Een ander lezer van mijn vorige kroniek stelde mij de gewetensvraag, of het dan niet onvergeeflijk genoemd moet worden, dat iemand met zulke ketterse meningen over het toneel toneelcriticus is. Ik heb hem geantwoord: neen. De toneelcriticus is een product van hetzelfde proces als de hedendaagse toneelspeler; zij zijn beiden ontstaan doordat men het toneel als Kunst au sérieux ging nemen in die mate, dat de lezers al bij het ochtendblad moeten weten, of het mooi dan wel lelijk is geweest. De toneelcriticus zit niet op zijn plaats in de schouwburg om over de positie van toneel en acteur te moraliseren, maar om zijn mening te zeggen over een stuk (dat geheel afgezien van de interpretatie zeer belangrijk kan zijn) en over een voorstelling. Met de ziel van de toneelspeler heeft hij als zodanig niets te maken; het staat hem vrij een persoon,
wiens karakter hij betwijfelt, in zijn critiek te behandelen als een groot kunstenaar, omdat hij dat ook werkelijk is, hem alle lof toe te zwaaien, die hem voor zijn prestatie toekomt. Wat de criticus daarbij denkt over 's mans verhouding tot het leven (diens eigen verhouding, niet die van de rol door hem gespeeld), mag hij gelukkig voor zich houden. En bovendien: hij heeft zelf altijd genoeg van de comediant in zich, om zich aan deze mensen op een zonderlinge wijze verwant te voelen, zij het dan ook met rillingen over de rug....

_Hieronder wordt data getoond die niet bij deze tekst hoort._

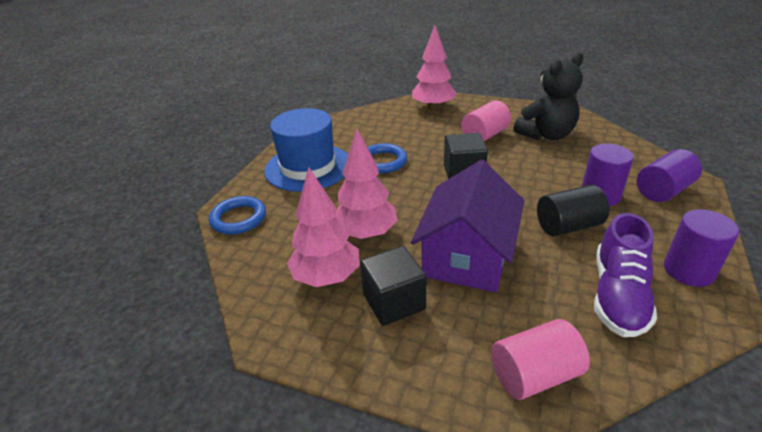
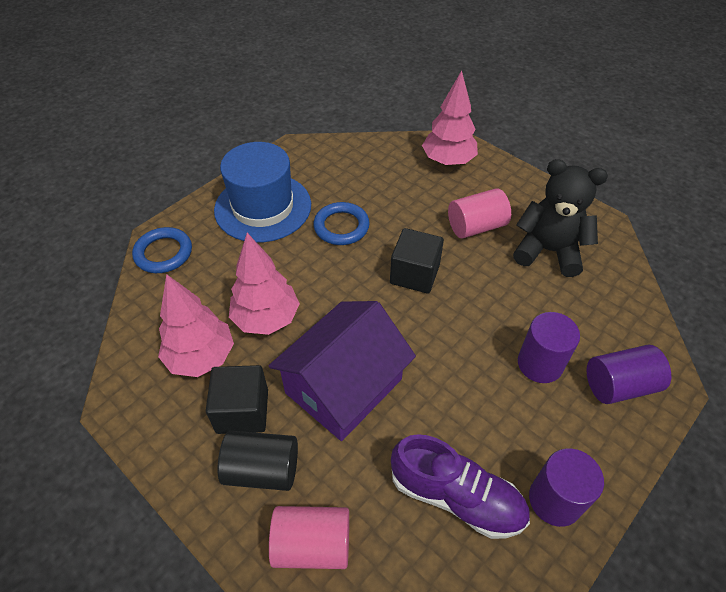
camera: 20 degrees right, 15 degrees up
(546, 135) = (548, 251): black teddy bear -> black teddy bear turned 150 degrees counterclockwise
(568, 226) = (472, 390): black cylinder -> black cylinder (262, 469)
(618, 295) = (456, 496): purple shoe -> purple shoe turned 105 degrees counterclockwise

‘Maar de liefde voor het toneel dan!’ hoor ik een dame zeggen. ‘Hoe kan zulk een scepticus de liefde voor het toneel helpen aankweken!’ Ach, mevrouw, u moet maar denken, de liefde voor het toneel is, juist als vele andere liefden, een aangelegenheid van een avond uit, en voor de rest hangt alles er van af, hoe de toneelspelers spelen, en of zij ‘idealisme’ hebben, en of een directeur de ‘smaak van het publiek’ weet te peilen. Bovendien: uw criticus heeft altijd nog genoeg liefde voor goede stukken, en zelfs behoorlijke stukken, en zelfs louter amusante stukken, om de mensen met luider stemme op te wekken in drommen schouwburgwaarts te stromen; hij verbeeldt zich niet, dat hij het toneel, met al zijn verslingerdheid aan onze verslingerde cultuur, uit deze maatschappij kan wegdenken, hij wil alleen maar geen geloof hechten aan een hiërarchie, die de cabotin (in de toneelspeler, maar ook in u en mij) boven de ‘honnête homme’ wil verheffen.